Individuals receiving SNAP support with a work requirement warning were more likely to need mental health care for anxiety and mood disorders, according to data collected from West Virginia.

Food insecurity is already associated with poor mental health outcomes, as well as job insecurity, while the nation is currently struggling with Lack of mental health care providers.

SNAP provides eligible low-income families with federal food assistance, and in 2015, more than 20 million families participated in the program, the researchers said. However, some recent Business Requirements Policies It has been implemented in several states, which may pose barriers to those most in need of services.

To better understand the impact of these requirements on the mental health of enrollment, researchers evaluated data from West Virginia, which has rolled back work-requirement waivers in some of the state’s counties.


America is changing faster than ever!

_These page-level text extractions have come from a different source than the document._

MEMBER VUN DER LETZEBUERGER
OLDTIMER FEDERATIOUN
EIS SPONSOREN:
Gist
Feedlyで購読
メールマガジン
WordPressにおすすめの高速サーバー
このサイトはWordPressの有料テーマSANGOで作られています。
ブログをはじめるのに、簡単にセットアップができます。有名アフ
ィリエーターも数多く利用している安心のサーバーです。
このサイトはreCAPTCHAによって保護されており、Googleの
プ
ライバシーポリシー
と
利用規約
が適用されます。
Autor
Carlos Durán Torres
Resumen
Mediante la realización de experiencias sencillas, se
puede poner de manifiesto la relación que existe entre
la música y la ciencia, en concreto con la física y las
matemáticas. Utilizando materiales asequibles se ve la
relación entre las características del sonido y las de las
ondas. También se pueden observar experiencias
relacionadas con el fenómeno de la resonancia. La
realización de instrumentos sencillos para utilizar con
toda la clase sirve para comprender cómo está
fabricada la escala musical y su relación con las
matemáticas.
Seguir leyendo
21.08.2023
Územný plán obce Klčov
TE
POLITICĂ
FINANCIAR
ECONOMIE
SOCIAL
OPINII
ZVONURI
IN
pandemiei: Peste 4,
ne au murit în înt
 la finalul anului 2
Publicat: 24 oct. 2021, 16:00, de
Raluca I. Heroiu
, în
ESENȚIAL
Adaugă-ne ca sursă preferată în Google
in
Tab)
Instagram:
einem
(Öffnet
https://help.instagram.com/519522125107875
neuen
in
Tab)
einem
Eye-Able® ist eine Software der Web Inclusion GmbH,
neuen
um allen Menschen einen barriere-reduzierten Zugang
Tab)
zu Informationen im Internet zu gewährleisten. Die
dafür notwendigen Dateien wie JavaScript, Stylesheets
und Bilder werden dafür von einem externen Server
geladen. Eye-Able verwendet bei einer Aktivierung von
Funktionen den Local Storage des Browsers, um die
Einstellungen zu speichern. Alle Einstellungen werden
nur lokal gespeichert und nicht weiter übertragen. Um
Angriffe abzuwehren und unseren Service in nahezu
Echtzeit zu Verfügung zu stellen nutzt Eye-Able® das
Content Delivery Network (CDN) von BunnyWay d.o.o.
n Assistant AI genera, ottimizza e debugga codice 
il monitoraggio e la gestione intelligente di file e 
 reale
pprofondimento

Add Changing America to file Facebook or Twitter Feed to stay on top of the news.


A total of 65,157 Medicaid enrollees across nine counties were included in the study.

Using Medicaid claims data collected between 2015 and 2018, analyzes showed that work requirements were associated with a 0.9 percentage point higher risk of visiting women for a mood disorder. Similarly, a 0.7 percentage point increase was observed among men.

Regarding anxiety specifically, over the time period in which women subject to work requirements were exposed, women had a 17.8 percent increased risk compared to a baseline of 5.8 percent, while men experienced a 24.3 percent relative change over a baseline probability of 5 percent. cent. However, the rate of increase among men was more gradual than that of women.

The authors explained that the threat of losing the benefits of the SNAP program may exacerbate mood disorders already present among the enrollees, which could lead to an increase in mental health services being used. In addition, persons with undiagnosed or untreated conditions may be required to visit the provider in search of an exemption to work requirements.

“We found that women were affected much earlier by job demands than men, consistent with a range of studies that have documented an association between food insecurity and poor mental health outcomes among women,” the authors said.

Women are also highly represented in SNAP programmes, as they tend to play a larger role in securing food for their families.

Half of non-working women reported that childcare/family obligations contributed to their hiring decision. Women are also more likely than men to work part-time, which limits their eligibility for a policy exemption.”

Quoting from previous research showing that work requirements do not result in this Big Employment Gains And in fact Reduce SNAP Sharing Among vulnerable populations, the researchers conclude that “policy makers and future research should seek to better understand these trade-offs when considering the net impact of SNAP business requirements policies on already marginalized populations.”